Tematy: Czechy koronawirus maseczki
Od początku września w Czechach ponownie zacznie obowiązywać nakaz zasłaniania ust i nosa w pomieszczeniach i środkach komunikacji publicznej – poinformował dziś czeski minister zdrowia.
Decyzję Adam Vojtěch tłumaczy między innymi faktem powrotu uczniów do szkół. Jak informują czeskie media, po wakacjach do szkół wrócą uczniowie, w związku z tym Czesi znacznie częściej będą się przemieszczać. Zwiększy się tym samym możliwość kontaktu społecznego stąd decyzja o zasłanianiu twarzy.

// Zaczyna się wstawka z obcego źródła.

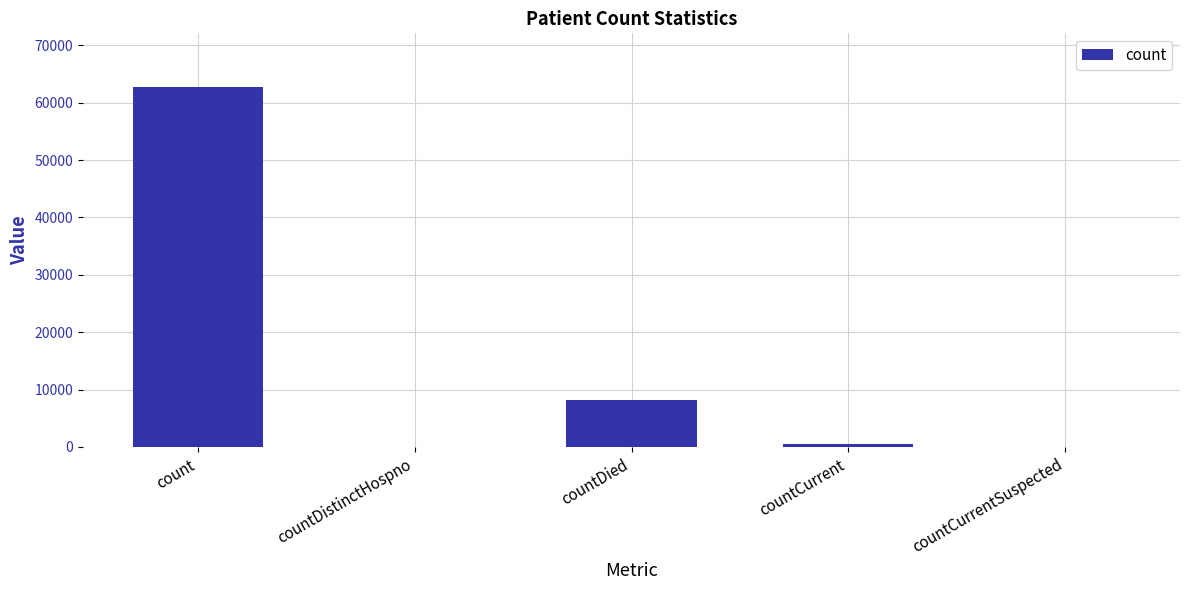

Count the number of data series in this chart.

1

Dalsza część artykułu pod materiałem wideo
Usta i nos Czesi będą musieli zasłaniać w sklepach, urzędach, centrach handlowych, podczas imprez masowych w pomieszczeniach, ale obowiązek będzie dotyczył także uczniów przebywających na szkolnych korytarzach. Nie będzie obejmował klas. Maseczki nie będą obowiązkowe także w biurach i restauracjach.
Zasłanianie twarzy, dezynfekcja i dystans społeczny to podstawowe zasady walki z koronawirusem w Czechach.
Od września w Czechach będą organizowane także imprezy masowe na znacznie większą liczbę osób. Maksymalny limit uczestników w imprezie plenerowej wyniesie tysiąc osób, ale jeżeli będzie pięć osobnych wejść, to nawet pięć tysięcy. W pomieszczeniach zamkniętych – pięćset osób, jeżeli będzie jednak pięć niezależnych sektorów, to nawet dwa i pół tysiąca – informuje portal idnes.cz.
Od 24 sierpnia skrócony z czternastu do dziesięciu dni zostaje u naszego południowego sąsiada także okres kwarantanny dla osób, które miały kontakt z chorymi lub przechodzą chorobę bezobjawowo.